O caminho que os pesquisadores encontraram foi alterar um dos nucleotídeos do RNA mensageiro artificial, com pequenas modificações químicas que existem em nossos RNAs naturalmente, de forma que ele fosse aceito pelo organismo e, finalmente, transformasse os ribossomos em fábricas de proteínas estratégicas para ameaças específicas à saúde. E tudo isso sem interferir no DNA humano.
“Essa é uma das história mais interessantes de um ganhador de Prêmio Nobel em todos os tempos”, avalia Paulo de Paiva Amaral, professor do Insper e pesquisador também na área de RNAs e o papel de suas modificações químicas. “Karikó teve que lutar contra tudo e contra todos para sustentar suas hipóteses e eventualmente levar às aplicações clínicas. É uma história de persistência, que comprova a relevância da pesquisa básica e indica o quanto o avanço científico pode ajudar a resolver problemas urgentes, quando necessário.”
Ao conseguir que o corpo humano não rejeite mais o RNA “editado”, o trabalho aumentou ainda mais o interesse e financiamento em pesquisas em genética molecular, especialmente com o uso de tecnologias de RNAs, que continuam avançando em um ritmo acelerado, lembra o professor, que é coautor de um livro premiado que resgata toda a trajetória dos trabalhos na área.

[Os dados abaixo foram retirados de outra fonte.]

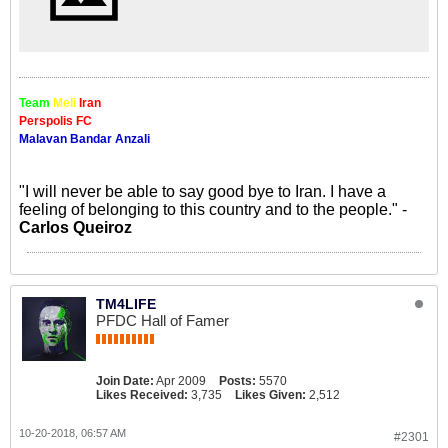
Team
Meli
Iran
Perspolis FC
Malavan Bandar Anzali
"I will never be able to say good bye to Iran. I have a
feeling of belonging to this country and to the people." -
Carlos Queiroz
TM4LIFE
PFDC Hall of Famer
Join Date:
Apr 2009
Posts:
5570
Likes Received:
3,735
Likes Given:
2,512
10-20-2018, 06:57 AM
#2301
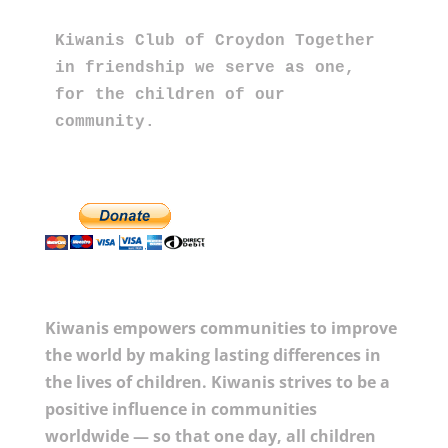
Kiwanis Club of Croydon Together 
in friendship we serve as one, 
for the children of our 
community.
Kiwanis empowers communities to improve
the world by making lasting differences in
the lives of children. Kiwanis strives to be a
positive influence in communities
worldwide — so that one day, all children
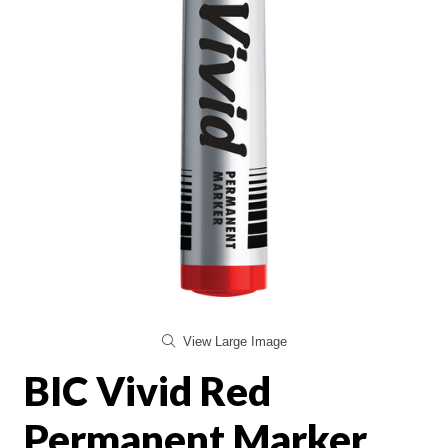
View Large Image
BIC Vivid Red
Permanent Marker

Trata-se de RNA, the Epicenter of Genetic Information, publicado em setembro de 2022 e que desde então conquistou três prêmios internacionais. “Estamos iniciando um trabalho para a tradução para o português e em uma segunda edição atualizada. O difícil é decidir quando parar de atualizar e enfim publicar, porque os acontecimentos e novas descobertas se sucedem quase diariamente”, afirma Amaral, cujo trabalho também rendeu a publicação, em parceria com outros 20 pesquisadores de renome, de um artigo na revista britânica Nature.
“O artigo na Nature é resultado de uma conferência que realizamos há um ano e que retrata o momento atual das pesquisas sobre o genoma humano. Existem quatro grandes frentes de pesquisas que abordamos nesse trabalho. Uma delas, aquela em que me especializei, trata dos genes não-codificadores de proteínas, que já foram apelidados de a matéria escura do genoma, mas têm emergido como moléculas cruciais para nosso desenvolvimento e implicadas em diversas doenças, e também já exploradas como alvos e agentes terapêuticos”, explica Amaral.

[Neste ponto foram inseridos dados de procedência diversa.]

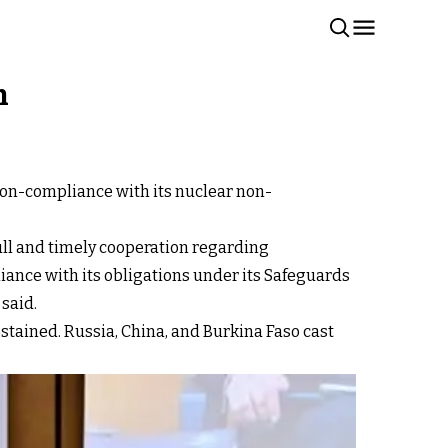
h
non-compliance with its nuclear non-
full and timely cooperation regarding
liance with its obligations under its Safeguards
said.
abstained. Russia, China, and Burkina Faso cast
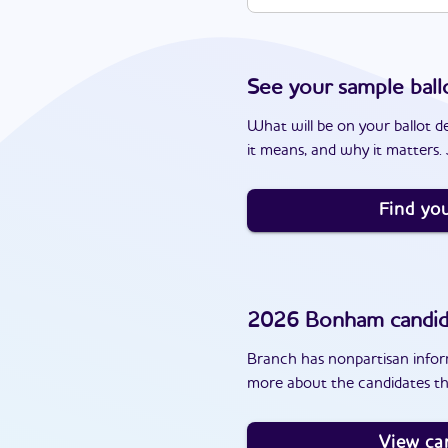
See your sample ball
What will be on your ballot d
it means, and why it matters. J
Find you
2026
Bonham
candid
Branch has nonpartisan inform
more about the candidates th
View ca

“Fazemos uma atualização necessária para o entendimento da importância dos RNAs e de regiões menos exploradas do genoma, de forma que os pesquisadores possam fazer descobertas novas e também buscarem aplicações médicas. Nunca tivemos tanta informação sobre a genética da nossa própria espécie, com ganhos recentes sobre o entendimento da diversidade que nos caracteriza.”